Top of RECORDS FOR THE TASK

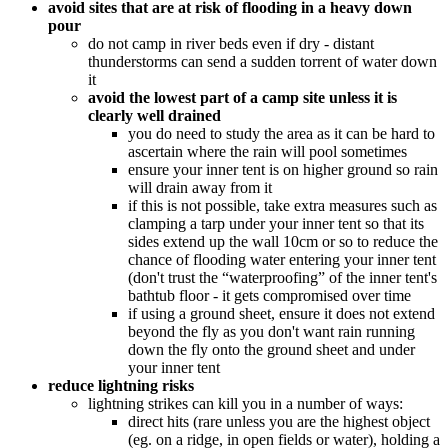
avoid sites that are at risk of flooding in a heavy down
pour
do not camp in river beds even if dry - distant
thunderstorms can send a sudden torrent of water down
it
avoid the lowest part of a camp site unless it is
clearly well drained
you do need to study the area as it can be hard to
ascertain where the rain will pool sometimes
ensure your inner tent is on higher ground so rain
will drain away from it
if this is not possible, take extra measures such as
clamping a tarp under your inner tent so that its
sides extend up the wall 10cm or so to reduce the
chance of flooding water entering your inner tent
(don't trust the “waterproofing” of the inner tent's
bathtub floor - it gets compromised over time
if using a ground sheet, ensure it does not extend
beyond the fly as you don't want rain running
down the fly onto the ground sheet and under
your inner tent
reduce lightning risks
lightning strikes can kill you in a number of ways:
direct hits (rare unless you are the highest object
(eg. on a ridge, in open fields or water), holding a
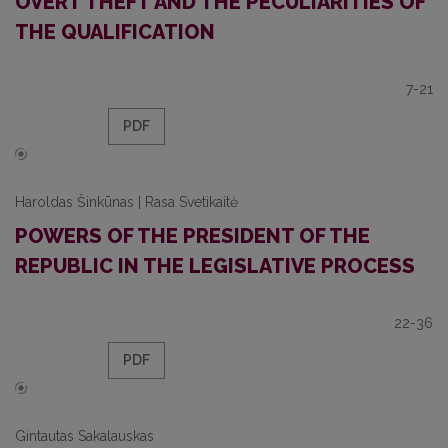
OVERT THEFT AND THE PECULIARITIES OF
THE QUALIFICATION
7-21
PDF
Haroldas Šinkūnas | Rasa Svetikaitė
POWERS OF THE PRESIDENT OF THE
REPUBLIC IN THE LEGISLATIVE PROCESS
22-36
PDF
Gintautas Sakalauskas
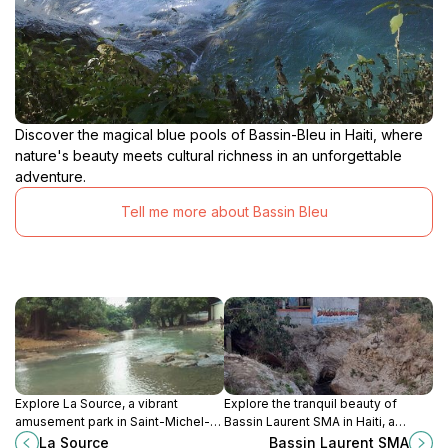
Discover the magical blue pools of Bassin-Bleu in Haiti, where
nature's beauty meets cultural richness in an unforgettable
adventure.
Tell me more about Bassin Bleu
Explore La Source, a vibrant
Explore the tranquil beauty of
amusement park in Saint-Michel-
Bassin Laurent SMA in Haiti, a
de-l'Attalaye, Haiti, offering thrilling
hidden oasis perfect for relaxation,
La Source
Bassin Laurent SMA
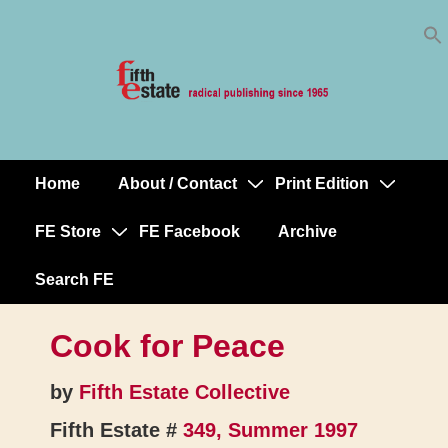
Skip
↓
to
Skip
Content
to
Main
Content
Home
About / Contact
Print Edition
Main
Navigation
FE Store
FE Facebook
Archive
Search FE
Cook for Peace
by
Fifth Estate Collective
Fifth Estate #
349, Summer 1997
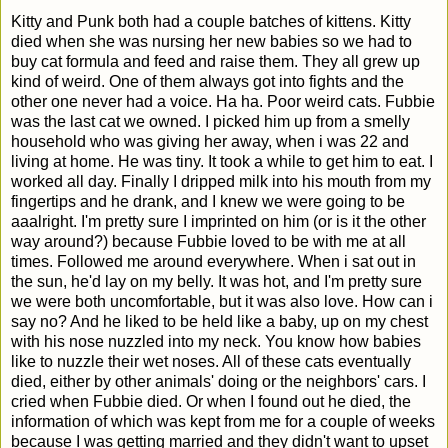
Kitty and Punk both had a couple batches of kittens. Kitty
died when she was nursing her new babies so we had to
buy cat formula and feed and raise them. They all grew up
kind of weird. One of them always got into fights and the
other one never had a voice. Ha ha. Poor weird cats. Fubbie
was the last cat we owned. I picked him up from a smelly
household who was giving her away, when i was 22 and
living at home. He was tiny. It took a while to get him to eat. I
worked all day. Finally I dripped milk into his mouth from my
fingertips and he drank, and I knew we were going to be
aaalright. I'm pretty sure I imprinted on him (or is it the other
way around?) because Fubbie loved to be with me at all
times. Followed me around everywhere. When i sat out in
the sun, he'd lay on my belly. It was hot, and I'm pretty sure
we were both uncomfortable, but it was also love. How can i
say no? And he liked to be held like a baby, up on my chest
with his nose nuzzled into my neck. You know how babies
like to nuzzle their wet noses. All of these cats eventually
died, either by other animals' doing or the neighbors' cars. I
cried when Fubbie died. Or when I found out he died, the
information of which was kept from me for a couple of weeks
because I was getting married and they didn't want to upset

Bottom of RECORDS FOR THE TASK

Your answer should consist only of the lines above between the line holding "kind of weird." and the line holding "way around?) because", inclusive, each transcribed exactly.

kind of weird. One of them always got into fights and the
other one never had a voice. Ha ha. Poor weird cats. Fubbie
was the last cat we owned. I picked him up from a smelly
household who was giving her away, when i was 22 and
living at home. He was tiny. It took a while to get him to eat. I
worked all day. Finally I dripped milk into his mouth from my
fingertips and he drank, and I knew we were going to be
aaalright. I'm pretty sure I imprinted on him (or is it the other
way around?) because Fubbie loved to be with me at all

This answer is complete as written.